Stephan:  If anyone ever tells you that they support nuclear energy just say two words, Fukushima and Chernobyl. When nuclear goes bad, it goes bad and is lethally dangerous for... no one actually knows, decades, centuries.
Storage tanks for contaminated water at the Tokyo Electric Power Co.’s Fukushima Daiichi nuclear power plant, which was badly damaged in the 2011 earthquake and tsunami.
Credit: Philip Fong/AFP/Getty

TOKYO — Beside the ruins of theFukushima Daiichi nuclear plant, more than 1,000 huge metal tanks loom in silent testament to one of the worst nuclear disasters in history, the meltdown of three nuclear reactors 10 years ago this month.

The tanks contain nearly 1.25million tons of cooling water from the 2011 disaster and groundwater seepage over the years — equivalent to around 500 Olympic-size swimming pools — most of it still dangerously radioactive.

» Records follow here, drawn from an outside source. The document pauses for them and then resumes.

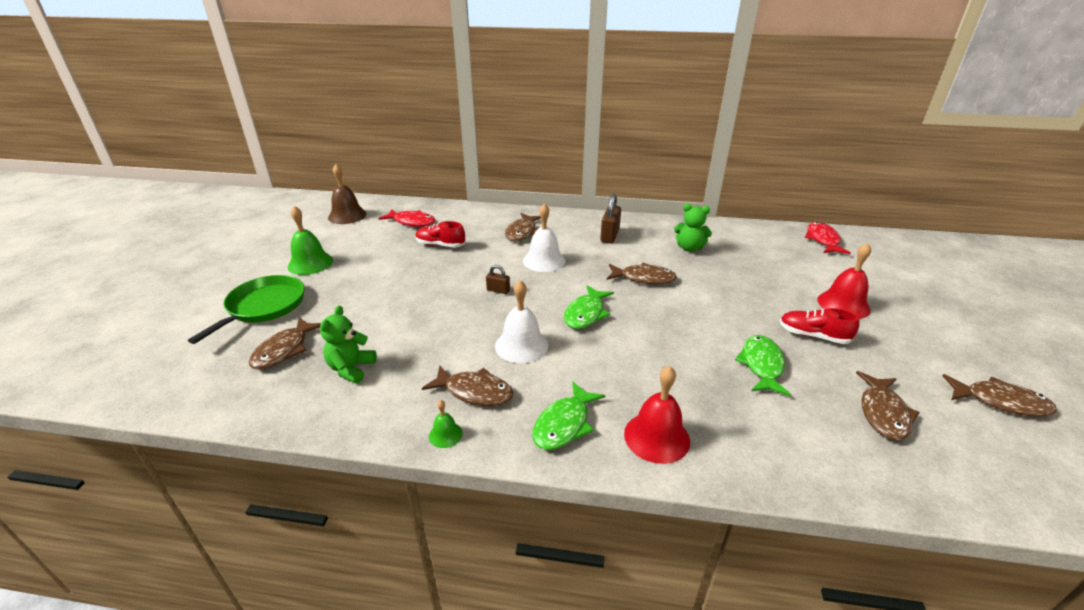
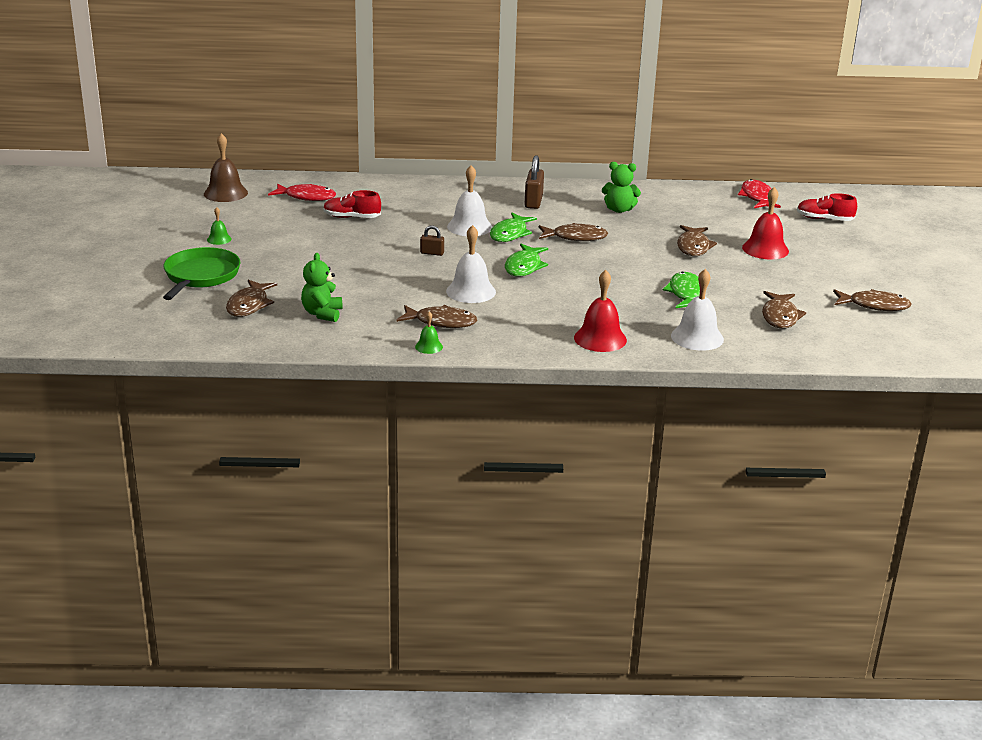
camera: 10 degrees left, 5 degrees down
(310, 263) = (219, 239): green bell -> green bell, size x0.52
(522, 232) = (436, 202): brown fish -> brown fish (693, 247)
(564, 424) = (524, 336): green fish -> green fish (510, 234)
(781, 444) = (697, 337): none -> white bell
(813, 335) = (733, 272): red shoe -> red shoe (824, 219)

Running out of space to build more tanks, the government wants to gradually release the water into the sea — after it has been decontaminated and diluted — over the next three decades or more.

Even though a formal decision has yet to be announced, the government and the Tokyo Electric Power Co. (TEPCO) have insisted that an ocean release is their preferred solution and that it is perfectly safe.